Hey all, Autumn here. I just wrote a long ass post and my laptop decided to do a windows update right as I was about to hit publish. FML. It’s so typical for something like that to happen to me. I’ll make this post less saturated and more to the point. The original post was full of sentiments about what’s going on in my life, how I felt compelled to jump in and try PSP life when Jill talked to me about it the other day… but then I admitted how overwhelmed I felt/feel after talking with Hadar and getting clear on the expectations: all the communication, the ground rules, etc. Days 1-3 passed and I read all the whats app chats as they came in, but I felt like an outsider and I didn’t have the desire to change from being strangers into being connected. I already have so many people in my life that I could be focusing on and strengthening those relationships. Not to mention that I take care of so many people day to day as a hairdresser so I am feeling like it’s too much pressure to take on another 20 relationships.
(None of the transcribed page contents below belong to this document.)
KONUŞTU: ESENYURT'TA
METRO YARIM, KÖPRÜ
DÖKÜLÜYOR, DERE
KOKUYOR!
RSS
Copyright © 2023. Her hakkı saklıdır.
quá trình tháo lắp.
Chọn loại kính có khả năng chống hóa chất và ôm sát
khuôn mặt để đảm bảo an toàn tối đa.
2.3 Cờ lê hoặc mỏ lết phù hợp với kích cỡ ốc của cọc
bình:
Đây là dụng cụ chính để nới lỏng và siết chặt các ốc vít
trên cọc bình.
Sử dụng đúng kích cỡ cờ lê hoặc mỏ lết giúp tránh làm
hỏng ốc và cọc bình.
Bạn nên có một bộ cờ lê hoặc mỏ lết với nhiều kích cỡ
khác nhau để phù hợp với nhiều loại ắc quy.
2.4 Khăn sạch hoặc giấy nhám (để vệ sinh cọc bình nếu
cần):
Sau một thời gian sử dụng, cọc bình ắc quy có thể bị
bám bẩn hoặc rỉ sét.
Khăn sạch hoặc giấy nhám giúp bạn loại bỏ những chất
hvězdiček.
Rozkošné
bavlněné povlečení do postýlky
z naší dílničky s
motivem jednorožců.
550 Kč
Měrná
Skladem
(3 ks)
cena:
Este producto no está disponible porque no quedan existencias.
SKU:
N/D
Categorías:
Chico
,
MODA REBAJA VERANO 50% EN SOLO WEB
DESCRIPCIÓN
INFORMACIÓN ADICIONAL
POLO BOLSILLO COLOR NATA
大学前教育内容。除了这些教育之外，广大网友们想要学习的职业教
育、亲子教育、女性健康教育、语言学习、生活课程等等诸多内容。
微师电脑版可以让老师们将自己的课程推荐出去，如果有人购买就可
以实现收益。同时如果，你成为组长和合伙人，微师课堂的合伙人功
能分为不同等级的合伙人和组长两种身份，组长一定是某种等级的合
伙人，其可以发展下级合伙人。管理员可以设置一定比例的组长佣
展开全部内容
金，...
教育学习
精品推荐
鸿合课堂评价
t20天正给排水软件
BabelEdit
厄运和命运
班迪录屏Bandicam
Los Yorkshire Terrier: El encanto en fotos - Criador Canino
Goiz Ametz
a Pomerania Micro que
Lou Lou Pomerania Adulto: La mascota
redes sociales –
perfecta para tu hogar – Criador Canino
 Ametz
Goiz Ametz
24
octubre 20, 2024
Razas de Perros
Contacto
I also realized that all the goals I made on my PSP were just the tip of the iceberg to what is at the root of what I really need. I think right now I am needing a one-sided relationship that I don’t have to feel guilty about having…. so I am going to leave this as a thank-you-anyway and go find a new therapist or perhaps work with my coach again.
Thank you for your input when I put my goals out there. It was eye opening the last few days to see how my listed goals were so surface to what I really think I need and want after a few more days of marinating on it. I guess that’s why I should not join the group late next time. I wish you all the best and I hope you’re open to me joining at another time in the future. For now, I am committed to revisiting my PSP goals and adjusting them to suit my need for creating peace within myself, learn to be accepting, and to embrace my imperfections. This talent I have for being intensely hard on myself is no longer serving me. That’s definitely the root of what I REALLY need! Thanks all. 4444.